▸ Instruction:
All of the data below needs to be set down again, exactly as shown.

(Saved entries)
==============================

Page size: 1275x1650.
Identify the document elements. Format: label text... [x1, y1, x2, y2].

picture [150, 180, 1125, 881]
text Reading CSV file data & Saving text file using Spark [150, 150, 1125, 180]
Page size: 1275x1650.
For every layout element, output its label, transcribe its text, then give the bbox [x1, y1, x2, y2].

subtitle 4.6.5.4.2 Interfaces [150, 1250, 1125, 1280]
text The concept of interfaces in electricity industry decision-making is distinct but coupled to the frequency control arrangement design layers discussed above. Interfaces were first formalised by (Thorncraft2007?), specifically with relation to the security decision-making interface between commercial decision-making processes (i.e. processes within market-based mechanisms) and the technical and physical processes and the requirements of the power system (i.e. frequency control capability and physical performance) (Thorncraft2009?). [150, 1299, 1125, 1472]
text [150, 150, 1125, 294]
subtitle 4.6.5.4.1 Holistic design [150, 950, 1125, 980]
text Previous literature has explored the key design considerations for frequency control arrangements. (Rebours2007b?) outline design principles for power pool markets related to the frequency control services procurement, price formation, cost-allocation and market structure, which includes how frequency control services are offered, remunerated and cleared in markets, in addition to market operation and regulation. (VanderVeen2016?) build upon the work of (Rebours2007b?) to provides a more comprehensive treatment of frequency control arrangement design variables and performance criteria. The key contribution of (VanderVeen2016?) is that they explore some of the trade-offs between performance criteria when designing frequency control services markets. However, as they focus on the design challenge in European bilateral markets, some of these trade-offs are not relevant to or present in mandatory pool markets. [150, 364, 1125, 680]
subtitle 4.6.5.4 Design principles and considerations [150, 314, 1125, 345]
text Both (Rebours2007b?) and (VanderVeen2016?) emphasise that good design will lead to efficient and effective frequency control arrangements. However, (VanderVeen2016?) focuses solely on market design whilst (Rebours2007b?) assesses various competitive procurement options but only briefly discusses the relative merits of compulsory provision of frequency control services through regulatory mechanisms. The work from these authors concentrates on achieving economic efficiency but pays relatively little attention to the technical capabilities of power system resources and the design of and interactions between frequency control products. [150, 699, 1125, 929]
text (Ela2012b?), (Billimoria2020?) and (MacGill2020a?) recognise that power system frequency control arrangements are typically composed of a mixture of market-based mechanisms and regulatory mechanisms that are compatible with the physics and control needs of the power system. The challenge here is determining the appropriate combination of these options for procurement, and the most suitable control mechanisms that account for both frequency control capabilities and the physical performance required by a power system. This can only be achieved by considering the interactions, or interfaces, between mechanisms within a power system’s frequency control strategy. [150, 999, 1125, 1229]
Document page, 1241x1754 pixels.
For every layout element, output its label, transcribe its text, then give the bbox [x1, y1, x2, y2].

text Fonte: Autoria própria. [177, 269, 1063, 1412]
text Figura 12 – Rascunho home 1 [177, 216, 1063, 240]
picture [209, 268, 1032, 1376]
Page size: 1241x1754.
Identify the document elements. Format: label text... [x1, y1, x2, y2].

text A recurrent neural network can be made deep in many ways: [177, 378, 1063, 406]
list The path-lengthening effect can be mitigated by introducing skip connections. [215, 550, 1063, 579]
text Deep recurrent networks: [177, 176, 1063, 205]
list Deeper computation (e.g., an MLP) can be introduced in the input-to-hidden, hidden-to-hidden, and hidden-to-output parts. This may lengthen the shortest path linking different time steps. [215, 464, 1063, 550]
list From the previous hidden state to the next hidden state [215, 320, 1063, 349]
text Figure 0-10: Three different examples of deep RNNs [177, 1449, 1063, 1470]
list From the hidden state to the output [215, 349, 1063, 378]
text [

==============================

▸ The completed task:
Page size: 1275x1650.
Identify the document elements. Format: label text... [x1, y1, x2, y2].

picture [150, 180, 1125, 881]
text Reading CSV file data & Saving text file using Spark [150, 150, 1125, 180]
Page size: 1275x1650.
For every layout element, output its label, transcribe its text, then give the bbox [x1, y1, x2, y2].

subtitle 4.6.5.4.2 Interfaces [150, 1250, 1125, 1280]
text The concept of interfaces in electricity industry decision-making is distinct but coupled to the frequency control arrangement design layers discussed above. Interfaces were first formalised by (Thorncraft2007?), specifically with relation to the security decision-making interface between commercial decision-making processes (i.e. processes within market-based mechanisms) and the technical and physical processes and the requirements of the power system (i.e. frequency control capability and physical performance) (Thorncraft2009?). [150, 1299, 1125, 1472]
text [150, 150, 1125, 294]
subtitle 4.6.5.4.1 Holistic design [150, 950, 1125, 980]
text Previous literature has explored the key design considerations for frequency control arrangements. (Rebours2007b?) outline design principles for power pool markets related to the frequency control services procurement, price formation, cost-allocation and market structure, which includes how frequency control services are offered, remunerated and cleared in markets, in addition to market operation and regulation. (VanderVeen2016?) build upon the work of (Rebours2007b?) to provides a more comprehensive treatment of frequency control arrangement design variables and performance criteria. The key contribution of (VanderVeen2016?) is that they explore some of the trade-offs between performance criteria when designing frequency control services markets. However, as they focus on the design challenge in European bilateral markets, some of these trade-offs are not relevant to or present in mandatory pool markets. [150, 364, 1125, 680]
subtitle 4.6.5.4 Design principles and considerations [150, 314, 1125, 345]
text Both (Rebours2007b?) and (VanderVeen2016?) emphasise that good design will lead to efficient and effective frequency control arrangements. However, (VanderVeen2016?) focuses solely on market design whilst (Rebours2007b?) assesses various competitive procurement options but only briefly discusses the relative merits of compulsory provision of frequency control services through regulatory mechanisms. The work from these authors concentrates on achieving economic efficiency but pays relatively little attention to the technical capabilities of power system resources and the design of and interactions between frequency control products. [150, 699, 1125, 929]
text (Ela2012b?), (Billimoria2020?) and (MacGill2020a?) recognise that power system frequency control arrangements are typically composed of a mixture of market-based mechanisms and regulatory mechanisms that are compatible with the physics and control needs of the power system. The challenge here is determining the appropriate combination of these options for procurement, and the most suitable control mechanisms that account for both frequency control capabilities and the physical performance required by a power system. This can only be achieved by considering the interactions, or interfaces, between mechanisms within a power system’s frequency control strategy. [150, 999, 1125, 1229]
Document page, 1241x1754 pixels.
For every layout element, output its label, transcribe its text, then give the bbox [x1, y1, x2, y2].

text Fonte: Autoria própria. [177, 269, 1063, 1412]
text Figura 12 – Rascunho home 1 [177, 216, 1063, 240]
picture [209, 268, 1032, 1376]
Page size: 1241x1754.
Identify the document elements. Format: label text... [x1, y1, x2, y2].

text A recurrent neural network can be made deep in many ways: [177, 378, 1063, 406]
list The path-lengthening effect can be mitigated by introducing skip connections. [215, 550, 1063, 579]
text Deep recurrent networks: [177, 176, 1063, 205]
list Deeper computation (e.g., an MLP) can be introduced in the input-to-hidden, hidden-to-hidden, and hidden-to-output parts. This may lengthen the shortest path linking different time steps. [215, 464, 1063, 550]
list From the previous hidden state to the next hidden state [215, 320, 1063, 349]
text Figure 0-10: Three different examples of deep RNNs [177, 1449, 1063, 1470]
list From the hidden state to the output [215, 349, 1063, 378]
text [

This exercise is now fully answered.